**DATA PROVIDED:**
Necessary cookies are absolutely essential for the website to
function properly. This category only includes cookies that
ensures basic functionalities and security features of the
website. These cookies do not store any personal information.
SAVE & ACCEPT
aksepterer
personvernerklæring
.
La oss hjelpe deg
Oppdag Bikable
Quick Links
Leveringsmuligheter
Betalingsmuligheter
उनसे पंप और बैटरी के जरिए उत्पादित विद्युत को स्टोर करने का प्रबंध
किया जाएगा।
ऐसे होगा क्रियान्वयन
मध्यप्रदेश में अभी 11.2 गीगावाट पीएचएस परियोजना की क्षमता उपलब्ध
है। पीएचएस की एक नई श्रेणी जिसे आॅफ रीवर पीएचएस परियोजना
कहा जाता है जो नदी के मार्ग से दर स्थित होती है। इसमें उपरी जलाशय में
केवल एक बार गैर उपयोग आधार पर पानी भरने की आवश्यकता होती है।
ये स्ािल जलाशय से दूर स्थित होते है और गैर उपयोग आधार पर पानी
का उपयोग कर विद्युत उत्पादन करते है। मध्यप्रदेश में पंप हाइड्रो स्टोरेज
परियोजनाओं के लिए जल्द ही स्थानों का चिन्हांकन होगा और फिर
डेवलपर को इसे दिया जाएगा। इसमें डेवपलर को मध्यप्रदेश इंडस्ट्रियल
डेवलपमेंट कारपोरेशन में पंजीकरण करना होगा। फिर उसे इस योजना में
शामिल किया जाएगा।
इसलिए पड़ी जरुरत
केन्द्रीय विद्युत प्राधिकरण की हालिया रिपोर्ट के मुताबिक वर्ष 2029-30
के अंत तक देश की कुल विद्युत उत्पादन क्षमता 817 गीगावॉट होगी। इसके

==

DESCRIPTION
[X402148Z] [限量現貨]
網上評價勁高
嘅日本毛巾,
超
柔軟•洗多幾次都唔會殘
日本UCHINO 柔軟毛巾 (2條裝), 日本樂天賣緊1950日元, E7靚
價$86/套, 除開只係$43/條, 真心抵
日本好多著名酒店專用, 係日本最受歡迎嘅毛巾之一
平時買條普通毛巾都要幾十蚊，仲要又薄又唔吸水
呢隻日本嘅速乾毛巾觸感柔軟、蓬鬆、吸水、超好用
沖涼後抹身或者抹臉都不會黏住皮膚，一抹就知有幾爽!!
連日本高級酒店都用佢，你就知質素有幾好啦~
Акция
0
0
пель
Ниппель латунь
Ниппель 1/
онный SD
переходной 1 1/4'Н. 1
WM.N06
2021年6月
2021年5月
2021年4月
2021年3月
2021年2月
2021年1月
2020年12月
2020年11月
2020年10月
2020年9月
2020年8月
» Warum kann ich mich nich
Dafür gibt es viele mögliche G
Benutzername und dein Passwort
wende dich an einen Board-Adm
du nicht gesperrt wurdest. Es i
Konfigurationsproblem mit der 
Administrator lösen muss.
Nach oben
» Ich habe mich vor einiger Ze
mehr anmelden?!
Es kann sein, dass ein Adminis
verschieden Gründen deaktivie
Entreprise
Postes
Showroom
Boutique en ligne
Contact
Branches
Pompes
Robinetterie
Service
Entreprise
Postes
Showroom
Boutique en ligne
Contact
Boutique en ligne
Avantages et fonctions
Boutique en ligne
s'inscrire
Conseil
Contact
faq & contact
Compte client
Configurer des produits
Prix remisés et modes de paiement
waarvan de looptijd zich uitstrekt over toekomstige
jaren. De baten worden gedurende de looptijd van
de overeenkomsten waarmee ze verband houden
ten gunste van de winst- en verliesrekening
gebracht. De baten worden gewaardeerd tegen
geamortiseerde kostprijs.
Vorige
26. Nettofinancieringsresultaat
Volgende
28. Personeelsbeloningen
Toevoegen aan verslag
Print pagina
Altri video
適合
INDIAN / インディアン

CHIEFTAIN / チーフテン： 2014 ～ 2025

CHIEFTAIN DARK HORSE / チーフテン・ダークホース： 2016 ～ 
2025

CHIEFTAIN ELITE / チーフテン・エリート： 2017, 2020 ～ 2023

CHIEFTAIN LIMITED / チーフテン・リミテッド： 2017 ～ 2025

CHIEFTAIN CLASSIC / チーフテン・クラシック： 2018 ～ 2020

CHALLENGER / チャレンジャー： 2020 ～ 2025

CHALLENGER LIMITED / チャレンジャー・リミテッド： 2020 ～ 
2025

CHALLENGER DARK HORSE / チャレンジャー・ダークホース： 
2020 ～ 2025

**REQUEST:** In the records above, how many lines hold the string "DARK"? Respond with that number only.

**ANSWER BELOW:** 2